As you know, in the village everyone depends on pit toilets. There was no central sewer system, was not and couldn’t be. In modern times, with all the washing machines, toilet bowl, cleaners and so on, all the chemicals go to the ground, which isn’t good, water gets polluted and so on. Previously, those pit toilets were used in a specific way, composted, they weren’t open like today. Now everyone wants to have an easy life; some people even told me to let everything flow to a river. That’s the prevalent attitude. Since this is a very important problem, we won a project in the UN Fund For Women, created an initiative group for women living in villages, and want to spread awareness about septic tanks, what it means and why it is important. We want other women to know, that we’re responsible not only for our but all the children and family members. We want to issue booklets. We underwent consultation with many experts.
In villages, irrigation is a serious problem. 42% of Guria is water, but we still have a water problem. I have a wonderful well, but during droughts, it still dries up. Not completely, but enough that it can’t cover all needs. Along the main road in our village, there’s a very large irrigation system that goes to Ozurgeti. Every time we asked, they said it would be too expensive to connect it to our village. There are countries that buy water from neighboring countries, and here we have such a situation. During Soviet times the piping was already put in the ground, but they didn’t have enough time and, during the 90s, all those pipes were sold for scraps.
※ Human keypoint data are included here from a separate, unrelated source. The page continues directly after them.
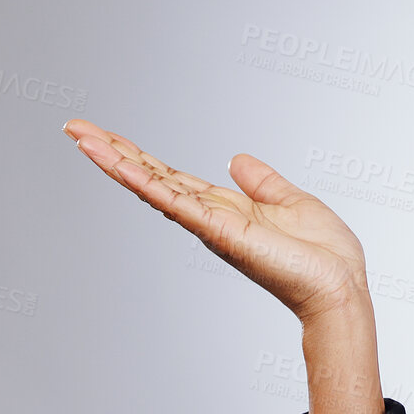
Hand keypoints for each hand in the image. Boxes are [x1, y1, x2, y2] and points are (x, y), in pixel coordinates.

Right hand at [62, 118, 371, 322]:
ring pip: (153, 187)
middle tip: (73, 127)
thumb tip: (236, 160)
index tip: (105, 135)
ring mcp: (209, 225)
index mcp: (224, 208)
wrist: (340, 286)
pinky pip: (175, 203)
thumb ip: (262, 182)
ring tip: (80, 138)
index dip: (138, 156)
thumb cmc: (323, 255)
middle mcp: (208, 217)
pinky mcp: (219, 231)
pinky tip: (118, 164)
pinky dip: (146, 183)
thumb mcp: (291, 202)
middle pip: (151, 178)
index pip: (171, 176)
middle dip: (112, 152)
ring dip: (115, 162)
There are almost no kids left in the village. The school is on the brink of closure. Moreover, this isn’t a village in the mountains – it’s 4-5 kilometers from Ozurgeti, but there’s no youth here. Healthy young women left to work, seasonally or completely, in Russia, Turkey, Greece, Italy, to care for elders and sick there. There are villages around here that when someone dies, there’s no woman to cry at the funeral. It’s tragic.
I want to use the sun’s energy to the fullest extent. I want to use my Kikvata flow for irrigation and not have to use artificial irrigation systems. I want to live in an eco-village, I walk around here and it’s like my ancestors dictate where everything is, where should I do things. I want to make everything like it was two centuries before, but with modern knowledge and approach.